A dirty cage, however, wasn't Jaws' biggest problem. A few months later , our circuit panel went out in our house and it took several days for a new one to be installed. During that time, one of the Keeters must have become somewhat unglued, without electricity for opening his cat food cans, because he attacked Jaws in his cage and tore out all his tail feathers. Billy was much more distraught over his bird's posterior nakedness than he had ever been about his substandard living conditions. Poor Jaws was pretty pitiful himself as he couldn’t sit on his perch with his balance being all off. The most interesting part of this story is that Jaws grew new tail feathers within just a couple of days, leaving the the remorseless Keeter a bit confused and more than a little frustrated.
Next came Spunker, the rabbit. We won Spunker at the county fair and I was stupid enough to actually bring him home. Even though Spunker was supposed to live in a cage on the back porch, the mean little pervert spent a good bit of time in the house, holding us hostage, stealing dog food from the pantry, growling if we got too close, and hippity-hopping into the hall bathroom to watch Gary pee. When he eventually died, mostly of neglect, Gary told us he'd buried him in the woods behind the house, but the kids reported seeing him fling Spunker's stiff body by one of his rabbit ears, sort of like a boomerang, into the wild blue yonder. I guess the good news is that he didn't come back.
The final pet I'll tell about in this too long story was Herschel, the hamster who was named after the great running back for the University of Georgia. Herschel lived for quite a while, long enough for a cleaning lady to quit because he kept looking at her when she cleaned the bathroom. She said it was either the hamster or her and that one of them had to go. She went.
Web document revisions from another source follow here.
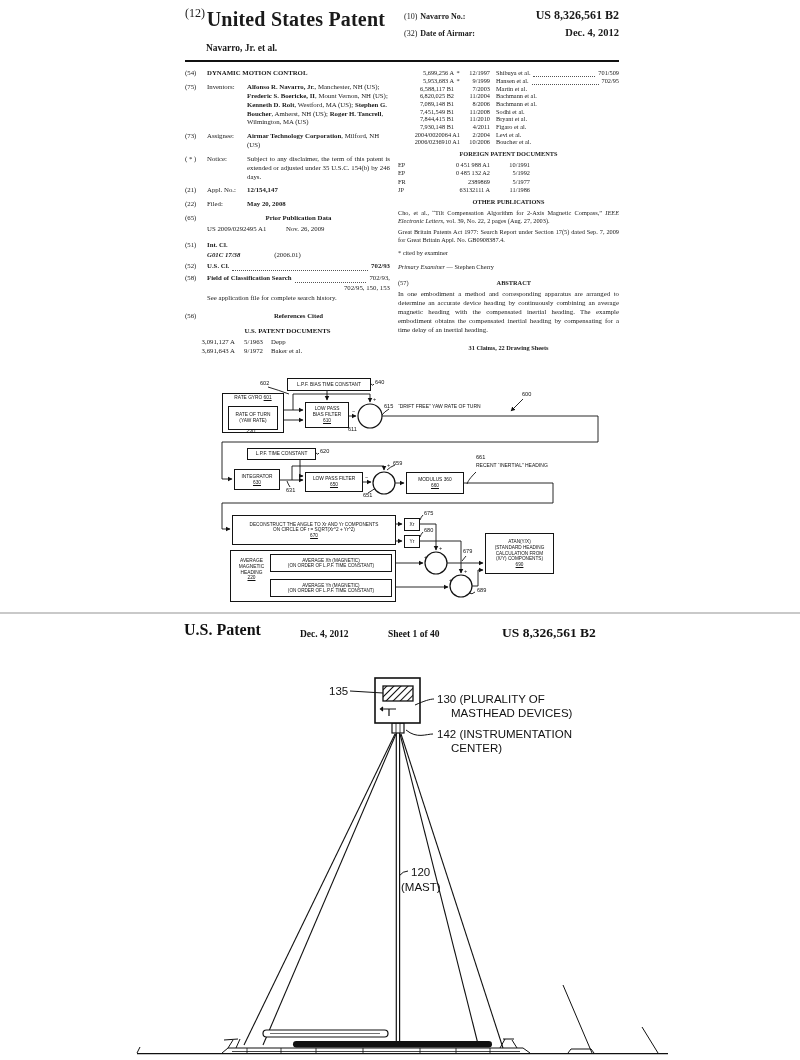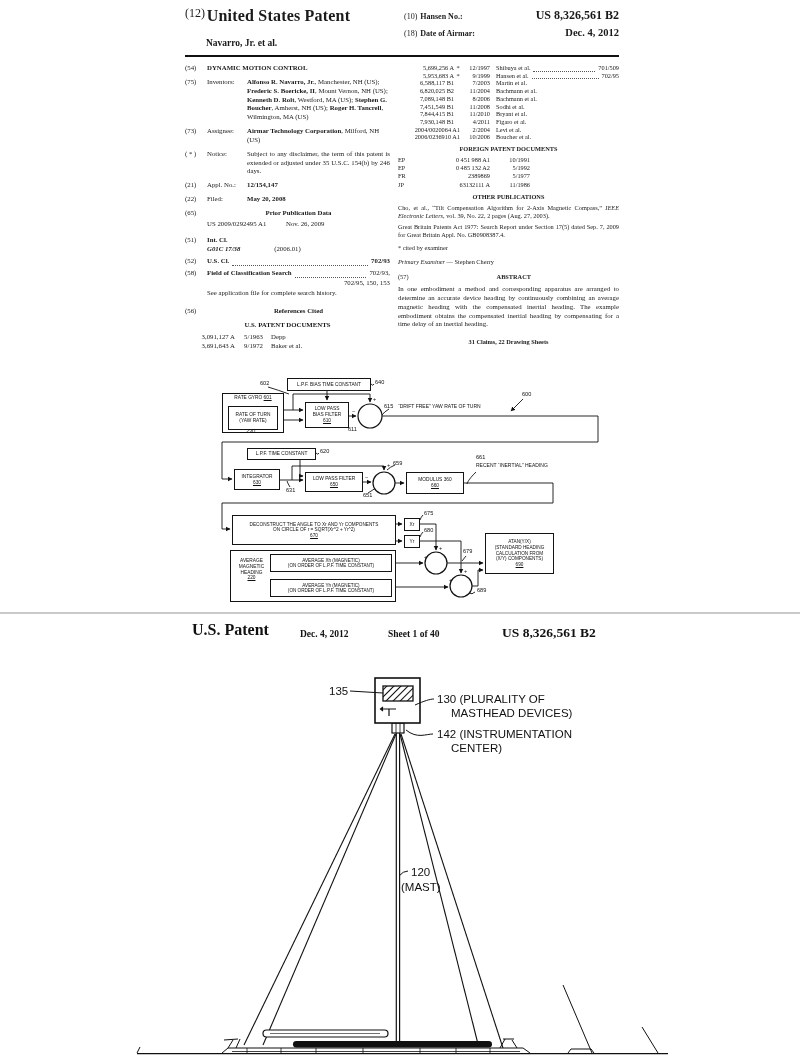--- a/index.html
+++ b/index.html
@@ -10,7 +10,7 @@
   .h-row{display:flex;justify-content:space-between;align-items:flex-start;
          border-bottom:2px solid #111;padding-bottom:6px;}
   .h12{font-size:12px;vertical-align:top;}
-  .big-title{font-size:16px;font-weight:bold;letter-spacing:.2px;}
+  .big-title{font-size:20px;font-weight:bold;letter-spacing:.2px;}
   .byline{font-size:9.5px;font-weight:bold;margin-left:21px;margin-top:10px;}
   .h-right{width:215px;font-size:8px;padding-top:2px;}
   .pr{display:flex;align-items:baseline;margin-bottom:2px;text-align:right;}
Herschel became lost in the house one time and we couldn’t figure out where he was. One night soon thereafter, I was awakened around 11:30 by God, who told me to go downstairs and watch the Johnny Carson Show. I swear this is how I remember the story. As I was sitting in the den, appreciating Johnny's monologue, I heard a scratching sound from behind the wood paneling. After just the slightest hesitation (remember God was in on this), I got a hammer and pried the paneling from the wall, and out came Herschel, who looked pretty happy for a hamster. He did, however, appear to be a paraplegic, which made sense having fallen through the wall from his upstairs habitat. Herschel lived a while longer after that in his bathroom kingdom, without his cleaning lady, but was never again able to emulate his namesake.
And then the marriage ended, and life changed as the kids, the menagerie, and I moved a couple of blocks away. Before I knew it, however, a whole new group of animals had dropped by to spend time with us.
But that story will be best saved for later.